◆ **WHAT IS BEING ASKED**: Using the article on the Ping G430 Max 10K driver, decide whether each statement agrees with it, answering yes or no and quoting the words that settle it: 1. The driver is offered in lofts of 9, 10.5 and 12 degrees. 2. The carbon composite section on the crown has six layers. 3. The tungsten weight in the back of the head is movable.

◆ **SOURCE PASSAGE**:
• • •

Ping G430 Max 10K driver: What you need to know
WHAT YOU NEED TO KNOW: The Ping G430 Max 10K, the latest in a long lineage of forgiving drivers from the company, arrives as the company’s driver with highest measured moment of inertia. That stability on off-center means more consistency in distance and dispersion both heel to toe and up and down the face, and it’s enhanced by a lower center of gravity for higher launch with less spin. What makes possible both the lower CG and the size, which is barely a tenth of an inch shy of the USGA limits for heel to toe and front to back dimensions, is an eight-layer section of lightweight carbon composite that covers the majority of the crown and wraps around the heel and toe sections of the skirt.
PRICE: $650 (MSRP). 9, 10.5, 12 degrees (with eight-way adjustable hosel, +/- 1.5 degrees).
In a family of wide-body, ultra-forgiving drivers, the Max 10K is the beefiest, nearly filling the size and shape limitations set forth in the rules. That size, along with a heavy and fixed tungsten weight in the back of this massive head, pushes stability on off-center hits to the highest in company history and the edge of golf’s rules. Those limits regulate how stable a head is from heel to toe, but this driver goes another step by stabilizing how the head resolves mis-hits high and low. A carbon-composite crown section keeps the center of gravity low to control spin, too.
3 COOL THINGS
1. Stable genius. No manufacturer has consistently pushed the idea of forgiveness, specifically the measurement of off-center stability known as moment of inertia (MOI), the way Ping has throughout the company’s six-and-a-half decades. So when a driver sets a new company standard for stability, it becomes a moment for the industry, too.
The G430 Max 10K, as the name implies, measures out at a combined MOI of approximately 10,100 grams-centimenters squared, according to the company. That measurement reflects an MOI in the heel toe direction of just a hundred points or so shy of the limit set by the rules of 6,000. It then adds to it what the company believes is the most stable head in the high-low direction to push that total combined MOI well above the 10,000 territory, a number that in terms of mainstream drivers has only been realized this week.

• • •

◆ **RECORD EXCERPTS**:
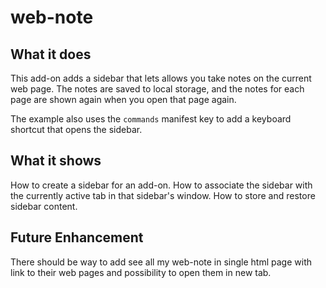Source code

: # web-note

## What it does

This add-on adds a sidebar that lets allows you take notes on the current web page. The notes are saved to local storage, and the notes for each page are shown again when you open that page again.

The example also uses the `commands` manifest key to add a keyboard shortcut that opens the sidebar.

## What it shows

How to create a sidebar for an add-on. How to associate the sidebar with the currently active tab in that sidebar's window. How to store and restore sidebar content.

## Future Enhancement

There should be way to add see all my web-note in single html page with link to their web pages and possibility to open them in new tab.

• • •

◆ **ANSWER SECTION**:
1. Yes: "9, 10.5, 12 degrees"
2. No: "an eight-layer section of lightweight carbon composite"
3. No: "a heavy and fixed tungsten weight in the back of this massive head"